■ Task instructions: Go through the records line by line from the top and repeat each one exactly, ending with the line that contains "potted plant: present [607,405,653,451]".

== Record extracts ==

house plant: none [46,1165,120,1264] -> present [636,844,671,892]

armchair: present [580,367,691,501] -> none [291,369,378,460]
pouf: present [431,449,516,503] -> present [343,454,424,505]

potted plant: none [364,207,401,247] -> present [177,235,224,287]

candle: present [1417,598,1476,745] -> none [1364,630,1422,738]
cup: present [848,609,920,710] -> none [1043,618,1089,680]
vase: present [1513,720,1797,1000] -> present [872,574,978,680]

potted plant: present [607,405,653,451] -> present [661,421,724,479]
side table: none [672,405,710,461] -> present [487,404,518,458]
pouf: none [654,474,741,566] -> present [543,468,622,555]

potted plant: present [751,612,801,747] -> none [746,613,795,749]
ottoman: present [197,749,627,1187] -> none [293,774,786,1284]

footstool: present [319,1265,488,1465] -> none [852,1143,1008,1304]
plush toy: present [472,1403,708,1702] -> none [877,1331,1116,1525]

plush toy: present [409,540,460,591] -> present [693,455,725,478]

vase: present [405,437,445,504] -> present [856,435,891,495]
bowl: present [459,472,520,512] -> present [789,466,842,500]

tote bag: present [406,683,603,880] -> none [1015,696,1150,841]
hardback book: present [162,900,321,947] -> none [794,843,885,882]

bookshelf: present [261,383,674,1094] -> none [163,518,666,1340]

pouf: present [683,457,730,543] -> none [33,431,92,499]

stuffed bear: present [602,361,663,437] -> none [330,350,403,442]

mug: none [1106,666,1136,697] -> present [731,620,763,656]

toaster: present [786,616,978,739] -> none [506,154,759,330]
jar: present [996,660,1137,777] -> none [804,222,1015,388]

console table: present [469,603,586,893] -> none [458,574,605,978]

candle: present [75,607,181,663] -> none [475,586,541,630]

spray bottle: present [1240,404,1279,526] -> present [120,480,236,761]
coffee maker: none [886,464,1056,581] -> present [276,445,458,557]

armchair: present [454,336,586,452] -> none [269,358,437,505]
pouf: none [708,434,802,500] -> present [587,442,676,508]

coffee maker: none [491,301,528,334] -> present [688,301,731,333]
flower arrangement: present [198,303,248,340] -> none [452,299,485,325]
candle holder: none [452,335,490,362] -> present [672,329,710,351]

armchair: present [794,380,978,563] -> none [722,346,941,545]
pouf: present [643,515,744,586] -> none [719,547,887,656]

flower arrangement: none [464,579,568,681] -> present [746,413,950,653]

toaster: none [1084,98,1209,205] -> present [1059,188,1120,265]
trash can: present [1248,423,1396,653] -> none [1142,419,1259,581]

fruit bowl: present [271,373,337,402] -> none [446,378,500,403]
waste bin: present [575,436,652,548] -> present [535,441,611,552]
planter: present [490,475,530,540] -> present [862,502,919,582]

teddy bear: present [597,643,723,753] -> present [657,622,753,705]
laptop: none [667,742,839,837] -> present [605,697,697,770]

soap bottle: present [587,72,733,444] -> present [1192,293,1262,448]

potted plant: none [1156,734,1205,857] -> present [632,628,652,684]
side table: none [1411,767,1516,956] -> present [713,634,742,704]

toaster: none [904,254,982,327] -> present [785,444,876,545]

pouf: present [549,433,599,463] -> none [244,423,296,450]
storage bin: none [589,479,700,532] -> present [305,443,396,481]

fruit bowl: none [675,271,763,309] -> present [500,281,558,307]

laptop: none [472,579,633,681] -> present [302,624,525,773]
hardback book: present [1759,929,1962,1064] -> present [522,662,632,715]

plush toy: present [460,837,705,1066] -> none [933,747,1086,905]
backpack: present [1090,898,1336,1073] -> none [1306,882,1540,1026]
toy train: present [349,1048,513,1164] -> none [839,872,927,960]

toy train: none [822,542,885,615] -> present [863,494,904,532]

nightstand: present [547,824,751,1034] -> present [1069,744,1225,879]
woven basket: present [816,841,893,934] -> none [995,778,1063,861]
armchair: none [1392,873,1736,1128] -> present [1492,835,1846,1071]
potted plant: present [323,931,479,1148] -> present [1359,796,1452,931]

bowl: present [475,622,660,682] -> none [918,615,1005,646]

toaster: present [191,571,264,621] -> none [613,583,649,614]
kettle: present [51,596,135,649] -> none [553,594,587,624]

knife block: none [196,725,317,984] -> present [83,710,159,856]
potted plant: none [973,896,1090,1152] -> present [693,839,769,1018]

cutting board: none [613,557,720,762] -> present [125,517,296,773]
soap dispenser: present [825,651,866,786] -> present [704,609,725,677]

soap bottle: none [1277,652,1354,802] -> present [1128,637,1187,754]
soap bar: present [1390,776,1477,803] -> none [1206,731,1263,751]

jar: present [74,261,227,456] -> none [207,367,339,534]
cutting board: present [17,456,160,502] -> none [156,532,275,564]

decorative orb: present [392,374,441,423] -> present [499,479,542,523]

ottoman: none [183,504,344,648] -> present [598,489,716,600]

===

■ Written solution:
house plant: none [46,1165,120,1264] -> present [636,844,671,892]

armchair: present [580,367,691,501] -> none [291,369,378,460]
pouf: present [431,449,516,503] -> present [343,454,424,505]

potted plant: none [364,207,401,247] -> present [177,235,224,287]

candle: present [1417,598,1476,745] -> none [1364,630,1422,738]
cup: present [848,609,920,710] -> none [1043,618,1089,680]
vase: present [1513,720,1797,1000] -> present [872,574,978,680]

potted plant: present [607,405,653,451] -> present [661,421,724,479]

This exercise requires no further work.